:: What you are asked to do ::
Return each line of the listing in which the word "shift" appears.

:: Records for this exercise ::
⟨
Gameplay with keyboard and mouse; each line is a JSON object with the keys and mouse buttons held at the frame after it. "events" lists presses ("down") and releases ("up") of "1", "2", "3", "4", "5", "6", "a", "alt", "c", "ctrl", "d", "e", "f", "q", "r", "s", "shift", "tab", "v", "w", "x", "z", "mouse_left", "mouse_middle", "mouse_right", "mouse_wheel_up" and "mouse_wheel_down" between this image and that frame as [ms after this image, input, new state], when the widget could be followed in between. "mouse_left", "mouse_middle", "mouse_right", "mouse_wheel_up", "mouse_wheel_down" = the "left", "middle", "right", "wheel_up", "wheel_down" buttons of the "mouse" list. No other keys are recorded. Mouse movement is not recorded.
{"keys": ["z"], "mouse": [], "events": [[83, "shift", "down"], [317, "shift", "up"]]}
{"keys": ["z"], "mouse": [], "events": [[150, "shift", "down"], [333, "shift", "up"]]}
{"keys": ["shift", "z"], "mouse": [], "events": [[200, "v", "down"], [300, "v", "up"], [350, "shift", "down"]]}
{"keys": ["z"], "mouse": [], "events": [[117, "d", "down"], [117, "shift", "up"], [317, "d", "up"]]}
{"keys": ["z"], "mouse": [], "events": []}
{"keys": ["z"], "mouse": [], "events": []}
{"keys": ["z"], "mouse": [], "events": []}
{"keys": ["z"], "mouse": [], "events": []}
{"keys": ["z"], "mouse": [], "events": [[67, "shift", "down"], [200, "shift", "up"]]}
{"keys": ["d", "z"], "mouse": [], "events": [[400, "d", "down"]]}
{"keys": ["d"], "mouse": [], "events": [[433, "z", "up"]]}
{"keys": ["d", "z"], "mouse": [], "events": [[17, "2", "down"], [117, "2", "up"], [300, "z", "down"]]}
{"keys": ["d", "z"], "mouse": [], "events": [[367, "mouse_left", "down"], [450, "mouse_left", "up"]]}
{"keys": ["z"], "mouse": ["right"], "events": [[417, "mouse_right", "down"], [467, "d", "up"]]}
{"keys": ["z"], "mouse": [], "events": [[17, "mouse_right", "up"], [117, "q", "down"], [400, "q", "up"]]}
⟩
:: Expected output ::
Gameplay with keyboard and mouse; each line is a JSON object with the keys and mouse buttons held at the frame after it. "events" lists presses ("down") and releases ("up") of "1", "2", "3", "4", "5", "6", "a", "alt", "c", "ctrl", "d", "e", "f", "q", "r", "s", "shift", "tab", "v", "w", "x", "z", "mouse_left", "mouse_middle", "mouse_right", "mouse_wheel_up" and "mouse_wheel_down" between this image and that frame as [ms after this image, input, new state], when the widget could be followed in between. "mouse_left", "mouse_middle", "mouse_right", "mouse_wheel_up", "mouse_wheel_down" = the "left", "middle", "right", "wheel_up", "wheel_down" buttons of the "mouse" list. No other keys are recorded. Mouse movement is not recorded.
{"keys": ["z"], "mouse": [], "events": [[83, "shift", "down"], [317, "shift", "up"]]}
{"keys": ["z"], "mouse": [], "events": [[150, "shift", "down"], [333, "shift", "up"]]}
{"keys": ["shift", "z"], "mouse": [], "events": [[200, "v", "down"], [300, "v", "up"], [350, "shift", "down"]]}
{"keys": ["z"], "mouse": [], "events": [[117, "d", "down"], [117, "shift", "up"], [317, "d", "up"]]}
{"keys": ["z"], "mouse": [], "events": [[67, "shift", "down"], [200, "shift", "up"]]}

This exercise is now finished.